Aslında Ankara, Avrupa Birliği ipine ısrarla sarıldıkça herkesin işi kolaylaşıyor:
Kürtler gevşiyor: Demokratik açılımlarla Güneydoğu’da gerginlik azalıyor. Silahlar susunca Leyla Zana gibi ılımlı isimlerin söylediklerine kulak veren sayısı artıyor.
AB izliyor: Avrupa, siyaset sahnesinde -özellikle Sosyalist ve Yeşiller- Leyla Zana’nın yeni çizgisiyle yoluna devamını AB reformlarının somut uygulama örneği sayıyor.
Kramp geçiyor: Ankara, AB üyelik müzakerelerine başlamış Türkiye’den koparak bağımsızlık ilanı hayaline kapılacak Kürt çıkmayacağı gerçeğiyle rahatlayıp kramplı politikasını bir yana bırakıyor.
* * *
Leyla Zana’nın Avrupalı ve Türk müttefikleri ortada... Muhtemel düşmanları da öyle...
Kandil komutanı Murat Karayılan, Zana’yı tehdit ediyor:
- Leyla artık şöhret olmuş. Onlar Kürt halkının davasına ihanet ediyorlar. Ben ve arkadaşlarım Kürt halkı adına onlara karşı dururuz. Leyla ileri giderse yapılacak tek şey kalır. Onun ne olduğunu hepimiz (infaz mı yoksa?) çok iyi biliyoruz.

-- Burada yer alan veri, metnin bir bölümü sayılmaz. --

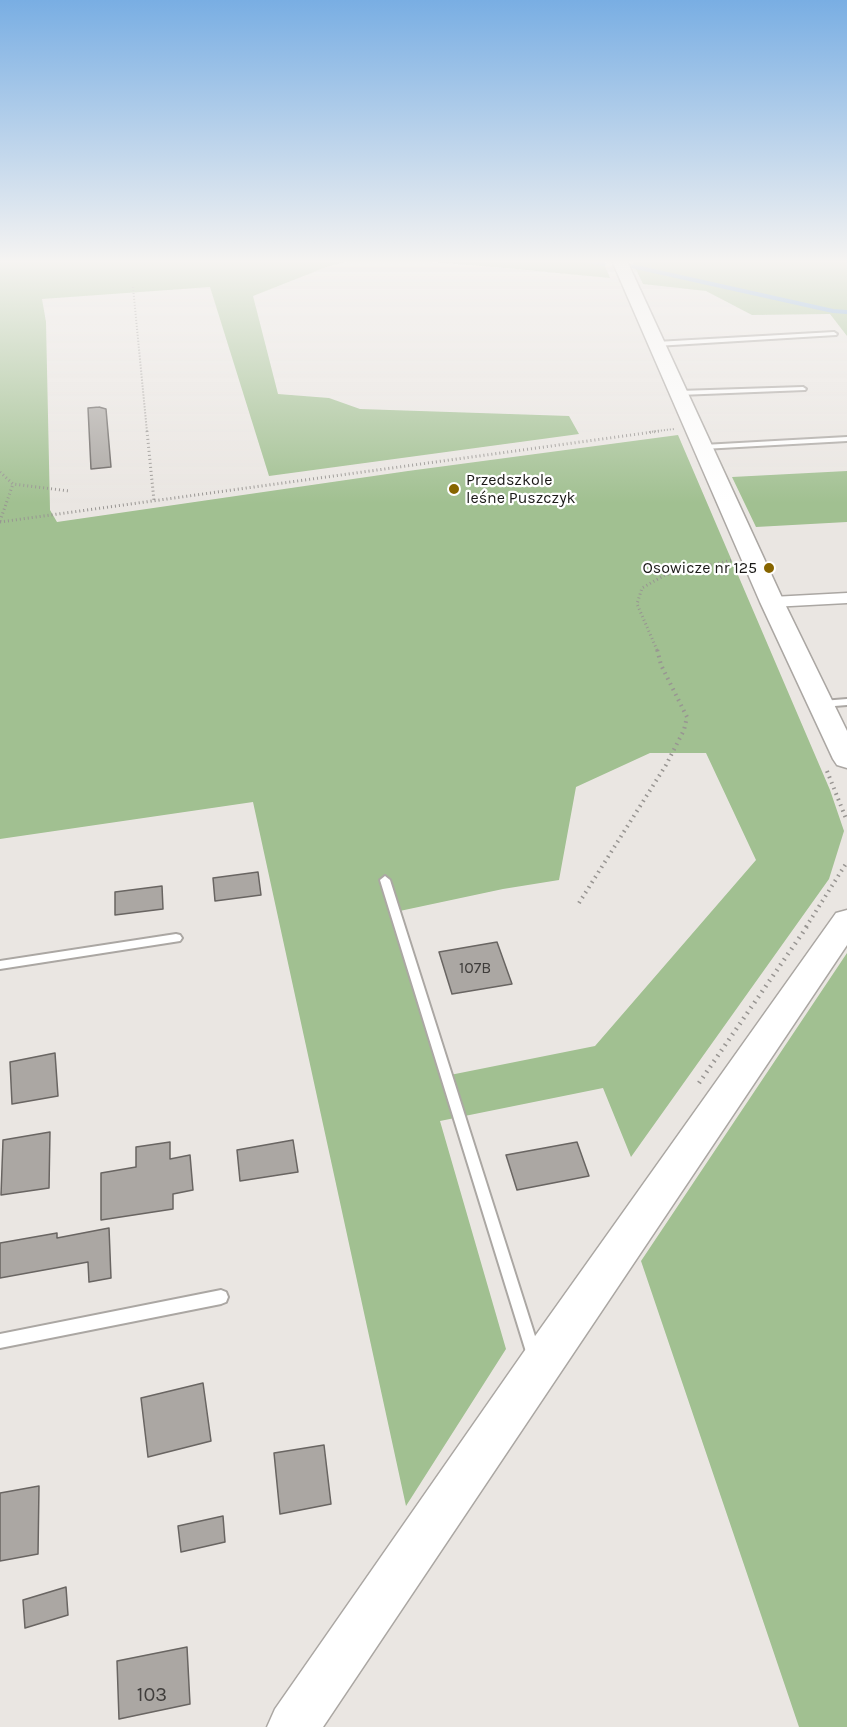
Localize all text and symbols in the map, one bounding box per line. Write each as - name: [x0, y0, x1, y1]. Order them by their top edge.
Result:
- place label: Przedszkole leśne Puszczyk: [466, 470, 576, 508]
- marker: Przedszkole leśne Puszczyk: [447, 482, 461, 496]
- place label: Osowicze nr 125: [642, 558, 757, 578]
- marker: Osowicze nr 125: [762, 561, 776, 575]
- house number: 107B: [459, 958, 491, 978]
- house number: 103: [137, 1683, 167, 1707]

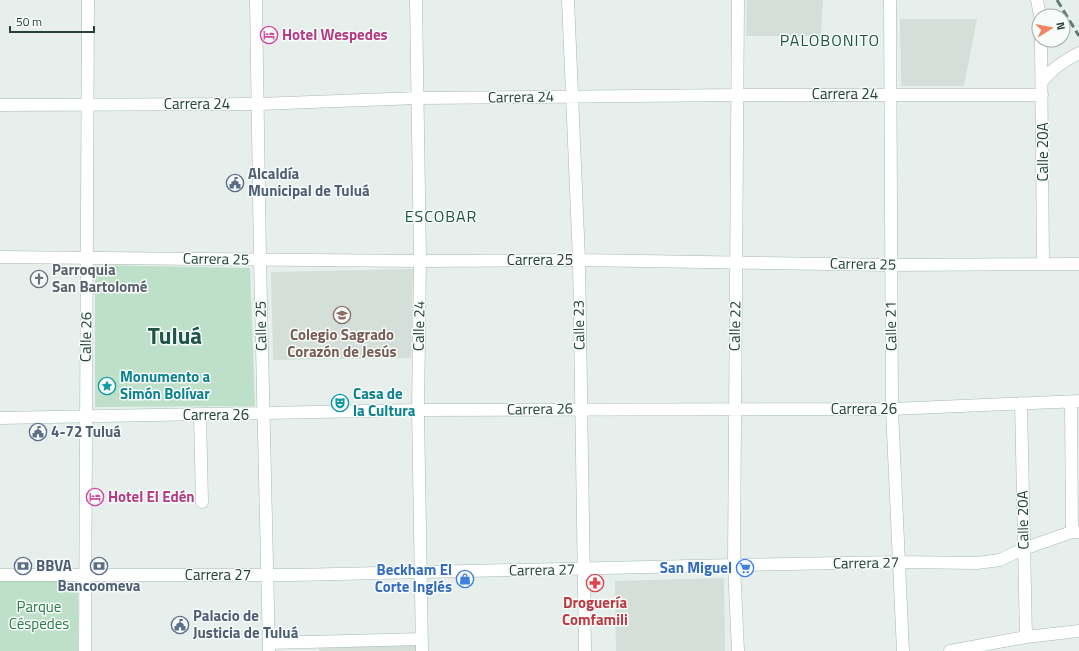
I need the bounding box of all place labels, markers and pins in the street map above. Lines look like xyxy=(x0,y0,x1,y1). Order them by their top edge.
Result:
place label: Hotel Wespedes xyxy=(282,23,388,46)
hotel icon: Hotel Wespedes xyxy=(259,25,279,45)
place label: Alcaldía Municipal de Tuluá xyxy=(248,162,370,202)
public building icon: Alcaldía Municipal de Tuluá xyxy=(225,173,245,193)
place label: Parroquia San Bartolomé xyxy=(52,258,148,298)
church icon: Parroquia San Bartolomé xyxy=(29,269,49,289)
school or university icon: Colegio Sagrado Corazón de Jesús xyxy=(332,305,352,325)
place label: Colegio Sagrado Corazón de Jesús xyxy=(287,323,397,363)
place label: Monumento a Simón Bolívar xyxy=(120,365,211,405)
place icon: Monumento a Simón Bolívar xyxy=(97,376,117,396)
place label: Casa de la Cultura xyxy=(353,382,416,422)
theatre icon: Casa de la Cultura xyxy=(330,393,350,413)
place label: 4-72 Tuluá xyxy=(51,420,121,443)
public building icon: 4-72 Tuluá xyxy=(28,422,48,442)
place label: Hotel El Edén xyxy=(108,485,195,508)
hotel icon: Hotel El Edén xyxy=(85,487,105,507)
place label: BBVA xyxy=(36,554,72,577)
bank icon: BBVA xyxy=(13,556,33,576)
bank icon: Bancoomeva xyxy=(89,556,109,576)
place label: San Miguel xyxy=(660,556,732,579)
place label: Beckham El Corte Inglés xyxy=(375,558,452,598)
supermarket icon: San Miguel xyxy=(735,558,755,578)
shop icon: Beckham El Corte Inglés xyxy=(455,569,475,589)
pharmacy icon: Droguería Comfamili xyxy=(585,573,605,593)
place label: Bancoomeva xyxy=(58,574,141,597)
place label: Droguería Comfamili xyxy=(562,591,628,631)
place label: Palacio de Justicia de Tuluá xyxy=(193,604,299,644)
public building icon: Palacio de Justicia de Tuluá xyxy=(170,615,190,635)

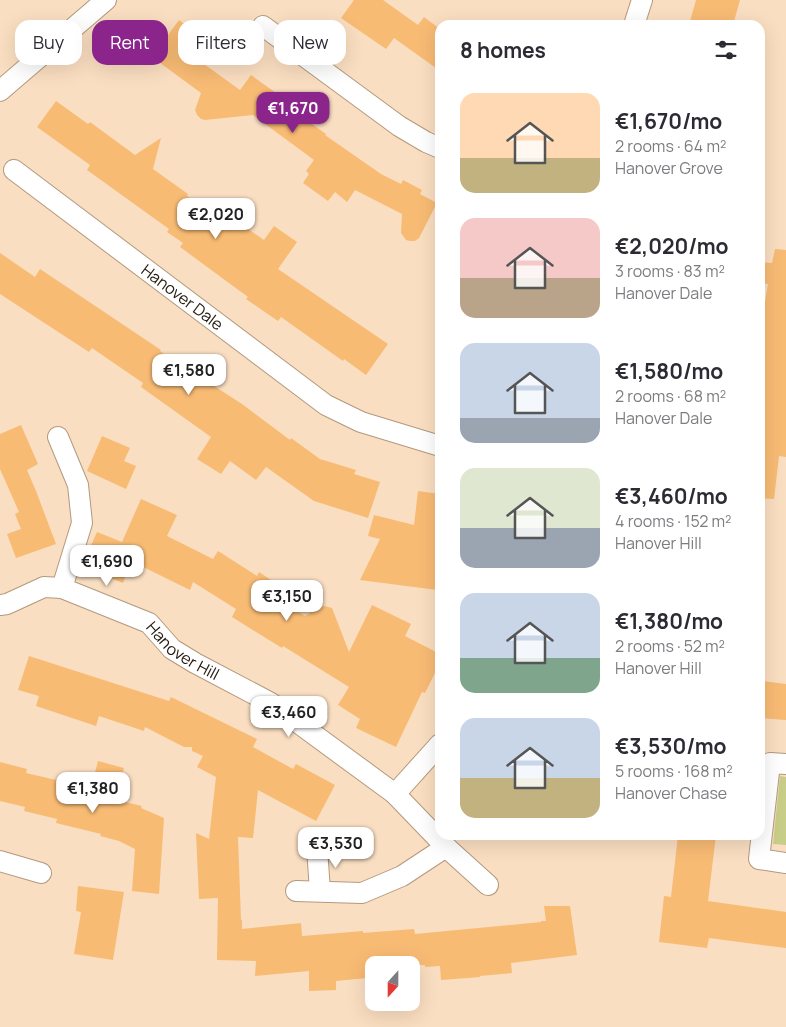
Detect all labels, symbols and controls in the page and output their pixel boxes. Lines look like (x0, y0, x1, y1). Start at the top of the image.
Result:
chip: Buy (15, 20, 82, 65)
chip: Rent (92, 20, 168, 65)
chip: Filters (178, 20, 264, 65)
chip: New (274, 20, 346, 65)
text: 8 homes (460, 36, 546, 64)
icon: filters (712, 36, 740, 64)
pin: €1,670 (252, 92, 334, 134)
text: €1,670 (267, 97, 319, 119)
text: €1,670/mo (615, 107, 722, 135)
icon: home (500, 113, 560, 173)
text: 2 rooms · 64 m² (615, 135, 726, 157)
text: Hanover Grove (615, 157, 723, 179)
pin: €2,020 (175, 198, 257, 240)
text: €2,020 (188, 203, 244, 225)
text: €2,020/mo (615, 232, 729, 260)
icon: home (500, 238, 560, 298)
street label: Hanover Dale (137, 259, 228, 335)
text: 3 rooms · 83 m² (615, 260, 725, 282)
text: Hanover Dale (615, 282, 712, 304)
pin: €1,580 (148, 354, 230, 396)
text: €1,580/mo (615, 357, 723, 385)
text: €1,580 (163, 359, 215, 381)
icon: home (500, 363, 560, 423)
text: 2 rooms · 68 m² (615, 385, 726, 407)
text: Hanover Dale (615, 407, 712, 429)
text: €3,460/mo (615, 482, 728, 510)
icon: home (500, 488, 560, 548)
text: 4 rooms · 152 m² (615, 510, 731, 532)
text: Hanover Hill (615, 532, 702, 554)
pin: €1,690 (66, 544, 148, 587)
text: €1,690 (81, 550, 133, 572)
pin: €3,150 (246, 580, 328, 622)
text: €3,150 (262, 585, 312, 607)
text: €1,380/mo (615, 607, 723, 635)
icon: home (500, 613, 560, 673)
street label: Hanover Hill (141, 616, 223, 685)
text: 2 rooms · 52 m² (615, 635, 725, 657)
text: Hanover Hill (615, 657, 702, 679)
pin: €3,460 (248, 696, 330, 738)
text: €3,460 (261, 701, 317, 723)
text: €3,530/mo (615, 732, 726, 760)
icon: home (500, 738, 560, 798)
text: 5 rooms · 168 m² (615, 760, 733, 782)
pin: €1,380 (52, 772, 134, 814)
text: €1,380 (67, 777, 119, 799)
text: Hanover Chase (615, 782, 727, 804)
pin: €3,530 (295, 826, 377, 869)
text: €3,530 (309, 832, 363, 854)
north arrow (365, 956, 420, 1011)
map controls (365, 956, 420, 1011)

İmralı mahkûmu, dağ kadrolarına savaş emrini Zana’nın serbest bırakılması ile eşzamanlı veriyor. Tesadüf mü, yoksa avukatlarına söylediği gibi, ‘Leyla eşittir Kürt sorunu’ denkleminden mi rahatsız? Galiba ikincisi... Çünkü Öcalan’ın Zana’ya mesajı da şantaj kokuyor:
- Leyla ile AB zirvesine kadar yazışmaya devam edeceğim. Diyalog için yeşil ışık yakılması gerekiyor. Aksi halde HPG’yi (örgütün silahlı kanadı) tutamam.
* * *
15 yıl önceki Leyla Zana, Şam’da mukim Abdullah Öcalan’a uydu... Tavrı ayrılıkçı demesek bile birleştirici sayılmazdı. Bugün Zana’nın da kıblesi tıpkı Ankara’daki siyasetçiler gibi Brüksel’dir. İman ettiği aşiret töresi değil Avrupa değerleridir. Hapisten çıktığında ‘Bu Zana AB’ye yakışır’ (13 Haziran 2004) dedik... Eksik söylemişiz, sadece AB değil Kürtler ve hatta belki de Türkler için yeni bir lider yetişiyor.